I ask because I was wondering if drinking cream in coffee could hurt cognition (guzzling fat seeming like a bad idea perhaps), looked it up, and it turns out there is some evidence of the opposite: higher dairy consumption and especially dairy fat consumption is possibly associated with lower heart disease risk and better cognition. On the basis of that literature, one would then want ideally to cut dairy consumption categories further between full- and low-fat — unless something (like common presence of “bad fats”/additives in non-dairy creamers) tells us it’s more important to separate non-dairy, dairy, and black categories, and we only have enough power to differentiate that many categories.

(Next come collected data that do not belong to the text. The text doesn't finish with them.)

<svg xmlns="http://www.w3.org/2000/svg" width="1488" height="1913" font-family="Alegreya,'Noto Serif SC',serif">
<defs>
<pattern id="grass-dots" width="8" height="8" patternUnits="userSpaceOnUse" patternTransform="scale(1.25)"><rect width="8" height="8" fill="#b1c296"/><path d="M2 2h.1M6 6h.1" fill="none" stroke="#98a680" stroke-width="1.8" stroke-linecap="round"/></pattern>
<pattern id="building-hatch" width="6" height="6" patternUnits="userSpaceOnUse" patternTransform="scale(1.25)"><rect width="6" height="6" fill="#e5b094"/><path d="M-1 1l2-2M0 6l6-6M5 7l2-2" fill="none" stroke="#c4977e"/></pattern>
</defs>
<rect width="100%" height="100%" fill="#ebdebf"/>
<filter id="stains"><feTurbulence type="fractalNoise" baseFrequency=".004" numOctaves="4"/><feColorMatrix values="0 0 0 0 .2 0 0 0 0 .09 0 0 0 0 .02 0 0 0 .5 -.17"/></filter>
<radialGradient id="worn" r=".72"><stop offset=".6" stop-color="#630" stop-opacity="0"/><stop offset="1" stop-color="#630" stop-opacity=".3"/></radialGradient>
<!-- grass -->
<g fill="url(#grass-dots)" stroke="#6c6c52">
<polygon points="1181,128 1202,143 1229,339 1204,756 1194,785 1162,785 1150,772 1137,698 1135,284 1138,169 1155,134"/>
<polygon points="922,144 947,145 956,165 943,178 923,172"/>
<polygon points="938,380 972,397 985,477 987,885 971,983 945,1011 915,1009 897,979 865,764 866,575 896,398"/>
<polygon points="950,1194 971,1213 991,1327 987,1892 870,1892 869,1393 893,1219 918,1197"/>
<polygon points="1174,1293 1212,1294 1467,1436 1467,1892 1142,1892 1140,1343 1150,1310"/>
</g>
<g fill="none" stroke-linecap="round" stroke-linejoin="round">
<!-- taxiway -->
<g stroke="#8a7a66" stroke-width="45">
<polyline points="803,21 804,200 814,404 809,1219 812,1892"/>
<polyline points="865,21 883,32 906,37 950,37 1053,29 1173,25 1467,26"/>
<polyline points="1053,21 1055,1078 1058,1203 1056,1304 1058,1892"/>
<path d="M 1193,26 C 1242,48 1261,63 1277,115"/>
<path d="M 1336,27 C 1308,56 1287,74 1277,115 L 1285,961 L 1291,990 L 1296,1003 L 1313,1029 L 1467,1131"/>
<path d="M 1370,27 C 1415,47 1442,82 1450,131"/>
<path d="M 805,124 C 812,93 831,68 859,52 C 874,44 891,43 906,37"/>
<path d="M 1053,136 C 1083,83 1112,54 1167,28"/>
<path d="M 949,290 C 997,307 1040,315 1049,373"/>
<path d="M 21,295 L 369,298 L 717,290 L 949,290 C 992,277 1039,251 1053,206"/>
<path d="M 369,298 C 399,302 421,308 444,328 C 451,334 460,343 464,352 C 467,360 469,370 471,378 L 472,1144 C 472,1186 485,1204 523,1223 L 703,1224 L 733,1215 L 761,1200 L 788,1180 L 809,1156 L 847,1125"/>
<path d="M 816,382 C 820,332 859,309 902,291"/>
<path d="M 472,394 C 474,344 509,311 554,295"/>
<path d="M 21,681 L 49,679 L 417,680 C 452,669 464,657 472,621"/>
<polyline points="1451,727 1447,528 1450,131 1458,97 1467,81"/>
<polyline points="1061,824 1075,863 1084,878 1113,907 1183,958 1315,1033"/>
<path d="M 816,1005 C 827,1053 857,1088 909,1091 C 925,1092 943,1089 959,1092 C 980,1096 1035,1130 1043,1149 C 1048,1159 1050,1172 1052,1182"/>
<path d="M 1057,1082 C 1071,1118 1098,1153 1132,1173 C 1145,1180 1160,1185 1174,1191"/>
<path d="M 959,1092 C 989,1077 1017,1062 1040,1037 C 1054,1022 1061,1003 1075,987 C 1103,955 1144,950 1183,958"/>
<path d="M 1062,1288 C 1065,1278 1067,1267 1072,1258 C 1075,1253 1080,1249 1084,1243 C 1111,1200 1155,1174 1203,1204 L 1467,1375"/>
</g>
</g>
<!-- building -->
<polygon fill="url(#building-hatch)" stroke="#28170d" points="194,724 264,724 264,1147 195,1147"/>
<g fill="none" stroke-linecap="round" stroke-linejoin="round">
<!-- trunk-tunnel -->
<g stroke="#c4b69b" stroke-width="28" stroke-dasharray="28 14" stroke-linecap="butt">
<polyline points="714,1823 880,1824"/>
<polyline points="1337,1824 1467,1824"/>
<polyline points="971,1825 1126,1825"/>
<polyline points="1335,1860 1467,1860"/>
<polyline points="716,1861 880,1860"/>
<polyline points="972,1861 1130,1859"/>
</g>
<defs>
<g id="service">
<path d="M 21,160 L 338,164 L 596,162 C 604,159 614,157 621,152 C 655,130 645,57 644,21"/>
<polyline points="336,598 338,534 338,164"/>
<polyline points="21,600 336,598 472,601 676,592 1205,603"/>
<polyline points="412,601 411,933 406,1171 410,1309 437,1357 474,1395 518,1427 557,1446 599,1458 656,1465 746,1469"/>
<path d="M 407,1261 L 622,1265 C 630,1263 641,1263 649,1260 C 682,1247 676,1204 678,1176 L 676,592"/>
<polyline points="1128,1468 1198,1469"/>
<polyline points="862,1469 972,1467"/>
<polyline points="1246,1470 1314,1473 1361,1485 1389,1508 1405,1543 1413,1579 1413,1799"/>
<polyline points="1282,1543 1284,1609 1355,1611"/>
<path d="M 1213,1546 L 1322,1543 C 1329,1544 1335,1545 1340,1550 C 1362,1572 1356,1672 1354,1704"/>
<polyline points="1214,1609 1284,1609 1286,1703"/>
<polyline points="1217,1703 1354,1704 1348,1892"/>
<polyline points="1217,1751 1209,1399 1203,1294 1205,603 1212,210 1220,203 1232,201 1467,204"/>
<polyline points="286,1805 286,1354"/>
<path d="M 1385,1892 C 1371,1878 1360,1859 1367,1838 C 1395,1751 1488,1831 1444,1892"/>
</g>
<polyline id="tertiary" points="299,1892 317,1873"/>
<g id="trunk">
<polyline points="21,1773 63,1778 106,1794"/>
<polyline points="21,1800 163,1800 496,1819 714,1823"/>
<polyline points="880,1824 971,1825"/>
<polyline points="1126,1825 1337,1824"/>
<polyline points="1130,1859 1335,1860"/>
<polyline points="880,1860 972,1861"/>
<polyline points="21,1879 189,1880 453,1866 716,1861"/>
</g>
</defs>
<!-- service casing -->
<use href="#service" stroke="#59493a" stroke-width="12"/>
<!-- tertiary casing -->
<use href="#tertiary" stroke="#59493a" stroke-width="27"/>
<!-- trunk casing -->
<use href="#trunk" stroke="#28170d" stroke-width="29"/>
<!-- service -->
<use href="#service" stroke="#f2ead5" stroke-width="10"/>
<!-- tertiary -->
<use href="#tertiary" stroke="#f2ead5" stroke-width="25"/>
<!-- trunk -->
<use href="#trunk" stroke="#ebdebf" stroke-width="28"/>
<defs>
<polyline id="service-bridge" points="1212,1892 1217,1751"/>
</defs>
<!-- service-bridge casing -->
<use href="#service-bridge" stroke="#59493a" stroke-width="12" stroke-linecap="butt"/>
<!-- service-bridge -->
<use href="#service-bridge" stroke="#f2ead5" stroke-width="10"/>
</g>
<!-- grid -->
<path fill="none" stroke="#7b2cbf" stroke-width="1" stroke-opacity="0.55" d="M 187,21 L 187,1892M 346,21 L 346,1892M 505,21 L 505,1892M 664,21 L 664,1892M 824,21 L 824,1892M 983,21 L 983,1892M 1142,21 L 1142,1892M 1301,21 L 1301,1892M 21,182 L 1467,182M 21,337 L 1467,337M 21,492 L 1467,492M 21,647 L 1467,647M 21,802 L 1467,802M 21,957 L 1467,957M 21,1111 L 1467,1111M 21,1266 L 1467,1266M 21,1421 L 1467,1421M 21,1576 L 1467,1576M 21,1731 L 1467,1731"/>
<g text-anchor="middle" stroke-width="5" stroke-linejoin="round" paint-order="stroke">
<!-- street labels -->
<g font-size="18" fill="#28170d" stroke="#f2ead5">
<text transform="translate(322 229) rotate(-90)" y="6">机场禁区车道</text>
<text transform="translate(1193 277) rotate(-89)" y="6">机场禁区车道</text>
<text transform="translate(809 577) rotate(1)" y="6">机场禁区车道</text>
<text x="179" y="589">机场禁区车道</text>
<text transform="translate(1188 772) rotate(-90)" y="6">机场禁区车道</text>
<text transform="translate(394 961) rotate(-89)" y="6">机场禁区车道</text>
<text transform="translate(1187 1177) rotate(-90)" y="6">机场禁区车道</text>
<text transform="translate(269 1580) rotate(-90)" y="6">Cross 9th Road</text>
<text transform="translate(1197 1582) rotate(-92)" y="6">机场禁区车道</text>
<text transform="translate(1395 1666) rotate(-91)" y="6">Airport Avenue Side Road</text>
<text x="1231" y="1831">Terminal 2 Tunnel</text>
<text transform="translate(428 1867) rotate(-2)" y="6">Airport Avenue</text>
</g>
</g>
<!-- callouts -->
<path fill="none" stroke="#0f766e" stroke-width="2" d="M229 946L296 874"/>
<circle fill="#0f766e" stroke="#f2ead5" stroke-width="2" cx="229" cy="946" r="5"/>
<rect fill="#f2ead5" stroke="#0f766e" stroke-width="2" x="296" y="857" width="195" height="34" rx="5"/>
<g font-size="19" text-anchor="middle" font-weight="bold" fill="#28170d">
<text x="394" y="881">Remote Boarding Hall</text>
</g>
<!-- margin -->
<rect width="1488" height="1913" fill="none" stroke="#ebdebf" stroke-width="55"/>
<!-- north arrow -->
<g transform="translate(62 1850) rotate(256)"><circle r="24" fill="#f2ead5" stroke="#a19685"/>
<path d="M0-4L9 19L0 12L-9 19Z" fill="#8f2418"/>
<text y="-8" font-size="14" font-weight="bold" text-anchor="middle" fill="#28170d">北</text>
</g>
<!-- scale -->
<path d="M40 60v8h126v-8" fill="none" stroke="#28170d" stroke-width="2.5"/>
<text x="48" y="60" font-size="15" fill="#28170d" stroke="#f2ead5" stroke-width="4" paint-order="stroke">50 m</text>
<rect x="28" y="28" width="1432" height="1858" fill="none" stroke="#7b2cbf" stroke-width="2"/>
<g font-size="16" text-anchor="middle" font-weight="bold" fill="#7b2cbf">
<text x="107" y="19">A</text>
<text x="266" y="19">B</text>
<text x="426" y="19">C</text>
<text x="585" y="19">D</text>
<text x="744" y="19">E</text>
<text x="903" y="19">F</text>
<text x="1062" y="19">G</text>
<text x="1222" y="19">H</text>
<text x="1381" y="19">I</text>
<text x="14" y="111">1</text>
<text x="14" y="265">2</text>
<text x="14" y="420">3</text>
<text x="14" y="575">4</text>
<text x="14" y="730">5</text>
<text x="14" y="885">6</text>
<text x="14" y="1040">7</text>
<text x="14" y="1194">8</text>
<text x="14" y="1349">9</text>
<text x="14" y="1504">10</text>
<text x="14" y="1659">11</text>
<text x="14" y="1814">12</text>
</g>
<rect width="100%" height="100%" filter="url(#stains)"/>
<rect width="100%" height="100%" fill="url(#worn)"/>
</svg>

It seems like this raises potential degrees of freedom issues statistically (more categories, fewer observations in each cell, less power), sparse theoretical framework issues analytically (we should know what we’re doing more before analyzing, especially if we have to pick analyzing creamer or sweetener and both might matter for various outcomes of interest), and this visual thinking limitation for me in seeing how the dimensions would extend. Am I wanting a better way to visualize multi-dimensional data; and if so, where could I find it?

The effective sample size (e.g., number of outcome events) will dictate whether you can flexibly model two covariates at a time or three. Or how much penalization needs to be used. See the graphics chapter of BBR for an example tensor spline looking a diastolic and systolic blood pressure jointly to predict hemorrhagic stroke.